Dismissal for Failure to Prosecute Under Rule 41(b)

The government also seeks dismissal of Marmol's claim for failure to prosecute pursuant to Rule 41(b), which provides that "[f]or failure of the plaintiff to prosecute or to comply with these rules or any order of the court, a defendant may move for dismissal of an action or of any claim against the defendant" (emphasis added). In support of its Rule 41 motion, the government relies principally on Dosunmu v. United States, 361 F. Supp. 2d 93 (E.D.N.Y. 2005), in which Judge Trager granted the government's motion to dismiss a civil action seeking the return of administratively forfeited property for failure to prosecute. The court notes, however, that Dosunmu, unlike this case, was an in personam civil action in which the "claimant" occupied the role of civil plaintiff, so that the authority of the court to grant the requested relief under Rule 41(b) could not reasonably be doubted. By contrast, this case is an action in rem in which Marmol, as claimant to the defendant property, "stands in the shoes of a defendant in an in personam civil action." United States v. $242,484.00, 389 F.3d 1149, 1168 n.1 (11th Cir. 2004) (Tjoflat, J., concurring). Although the court has found virtually no legal or scholarly authority on this question,*fn7 the plain text of Rule 41(b) limits the application of that rule to "plaintiff[s]," which would appear to exclude in rem claimants who are neither plaintiffs nor defendants, but whose position is most analogous to an in personam defendant. Moreover, the court notes that Rule 41(c) states that "[t]he provisions of this rule apply to the dismissal of any counterclaim, cross-claim, or third-party claim," but makes no mention of in rem claims, thus further suggesting that Rule 41(b) does not permit motions to dismiss in rem claims for failure to prosecute.

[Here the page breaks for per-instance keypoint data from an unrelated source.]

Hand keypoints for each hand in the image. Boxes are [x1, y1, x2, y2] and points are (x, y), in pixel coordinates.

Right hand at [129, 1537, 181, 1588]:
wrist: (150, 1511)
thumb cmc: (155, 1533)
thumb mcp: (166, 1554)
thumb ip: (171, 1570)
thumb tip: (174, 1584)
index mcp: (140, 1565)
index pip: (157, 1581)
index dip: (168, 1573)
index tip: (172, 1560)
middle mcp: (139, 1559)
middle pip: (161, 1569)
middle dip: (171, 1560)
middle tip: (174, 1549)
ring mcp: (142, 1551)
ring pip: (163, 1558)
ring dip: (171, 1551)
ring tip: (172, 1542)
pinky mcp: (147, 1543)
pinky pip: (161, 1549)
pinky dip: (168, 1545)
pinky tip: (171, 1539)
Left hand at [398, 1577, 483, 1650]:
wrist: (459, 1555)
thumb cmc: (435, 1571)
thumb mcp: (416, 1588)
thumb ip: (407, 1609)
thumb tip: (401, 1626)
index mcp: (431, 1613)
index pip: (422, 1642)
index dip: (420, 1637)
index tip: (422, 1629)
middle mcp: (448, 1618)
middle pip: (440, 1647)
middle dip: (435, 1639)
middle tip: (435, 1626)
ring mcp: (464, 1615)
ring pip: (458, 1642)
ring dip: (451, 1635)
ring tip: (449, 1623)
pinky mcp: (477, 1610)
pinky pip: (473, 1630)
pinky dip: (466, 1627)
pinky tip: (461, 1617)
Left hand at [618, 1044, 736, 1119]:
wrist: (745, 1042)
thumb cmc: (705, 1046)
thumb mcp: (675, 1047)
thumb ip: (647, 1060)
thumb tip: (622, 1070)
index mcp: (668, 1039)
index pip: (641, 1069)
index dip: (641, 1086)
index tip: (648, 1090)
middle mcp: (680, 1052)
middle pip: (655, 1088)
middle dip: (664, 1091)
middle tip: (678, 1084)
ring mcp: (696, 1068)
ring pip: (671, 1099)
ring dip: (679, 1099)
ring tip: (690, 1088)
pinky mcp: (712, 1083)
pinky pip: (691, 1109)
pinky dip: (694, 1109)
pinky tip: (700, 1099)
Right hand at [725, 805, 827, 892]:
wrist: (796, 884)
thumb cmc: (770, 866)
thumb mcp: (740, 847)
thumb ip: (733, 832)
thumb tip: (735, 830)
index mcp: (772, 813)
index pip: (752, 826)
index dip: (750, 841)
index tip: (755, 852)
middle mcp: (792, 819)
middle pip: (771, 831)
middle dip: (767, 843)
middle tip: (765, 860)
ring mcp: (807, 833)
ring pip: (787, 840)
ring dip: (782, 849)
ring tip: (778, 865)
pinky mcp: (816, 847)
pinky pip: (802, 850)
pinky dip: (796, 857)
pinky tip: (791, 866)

Although this court might reasonably exercise its "inherent authority," which the Supreme Court has held extends beyond a strict literal reading of Rule 41,*fn8 in order to dismiss Marmol's Verified Claim for failure to prosecute, in an abundance of caution, it declines to do so in this case, where the authority to grant the relief sought by the government is expressly available to the court pursuant to Rule 37. The government's motion to dismiss the Verified Claim for failure to prosecute, pursuant to Rule 41, is therefore denied.


For the reasons herein stated, the government's motion to dismiss this action for failure to comply with discovery orders pursuant to Federal Rule of Civil Procedure 37(b)(2)(C) is hereby GRANTED. The government's motion to dismiss for failure to prosecute pursuant to Federal Rule of Civil Procedure 41(b) is hereby DENIED.